A team of Oyster reporters spent weeks exploring 48 top hotels in Boston. We slept in the beds, ate in the restaurants, tested the service, and scoped out the neighborhoods, all with an eye toward selecting the most distinguished properties. Here’s a list of our favorite boutique hotels.
Housed in a 1903 Beaux Arts building just down the street from Boston Common in the gorgeous, residential Beacon Hill neighborhood, the 60-room, 10-story XV Beacon (or, Fifteen Beacon) combines traditional elegance and period details like antique cage elevators with thoughtfully designed modern conveniences like a bedside panel to control the fireplace. But its the exquisite service -- including personalized business cards and homemade desserts waiting in the room upon arrival -- that puts it at the top of our list.
Originally built in 1925 as a home for semiretired Harvard professors, this stately, Parisian-style boutique still shares a wall with the next-door Harvard Club and flaunts a kind of Boston Brahmin hauteur. But this is not a hotel trapped in the past. Rather, it's a successful study on how to marry the romance of an older hotel with the best of the 21st century -- chandeliers and French toile next to iHomes, flat-screen TVs, and touch-screens that allow you to order room service without picking up the phone. Dining options include both an award-winning French restaurant and a high-end sushi bar.

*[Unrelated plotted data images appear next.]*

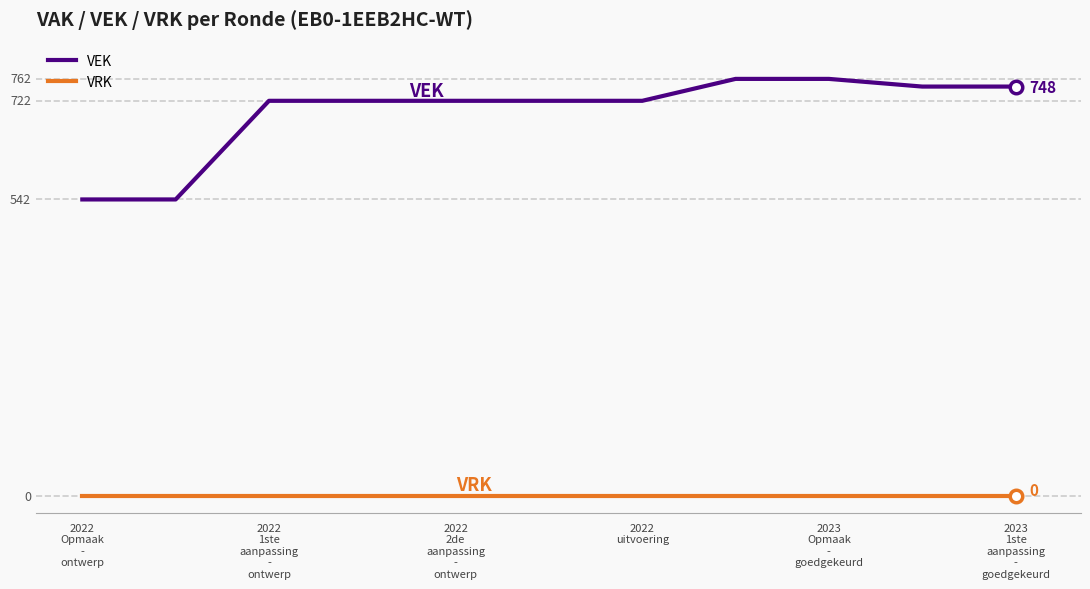

Where is VRK nearest to the value 0?

2022
Opmaak
-
ontwerp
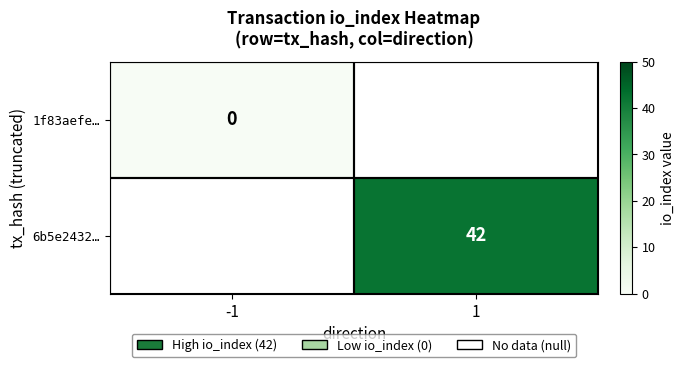

Is it true that 6b5e2432… equals 14 at 1?

False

The 148-room Commonwealth is one of those hotels that feels like it couldn't exist anywhere else -- it is the hotel embodiment of aristocratic Boston. The lobby is anchored by a huge central ottoman, and around it are low chairs and polished tables gilded with brass swans. It feels almost as if you've wandered past a velvet rope into a museum exhibit recreating an early American parlor; one might wonder whether you're even allowed to sit in the chairs. But under all those proper airs, the hotel is consistently comfortable, impressive, and bursting with modern conveniences, like plush pillow-top beds, large flat-screen TVs, quality in-room sound systems, and free movies, a Playstation 2, cell phone chargers, European plug adaptors, GPS systems, and yoga gear to borrow.
First opened in 1891, this 143-room hotel is the second-oldest operating hotel in the country, but $18 million in rebranding and renovations in 2008 transformed it into a much more modern boutique. It features sleek, contemporary (albeit small) rooms in relaxing tones of white, beige, and brown; free nightly wine receptions in the cozy, warmly lit lobby; and freebies like coffee, tea, and hot chocolate all day. It is easily the best hotel in its price category within walking distance of Newbury Street, the Hynes Convention Center, and the Boston Common.
Occupying a former jail, the 298-room Liberty Hotel is truly unique, with a playful design that incorporates the incarceration theme in fun ways. The stunning lobby, comfortable rooms and quality on-site restaurants make this hotel a good choice -- but mediocre service and amenities keep it from being a great one.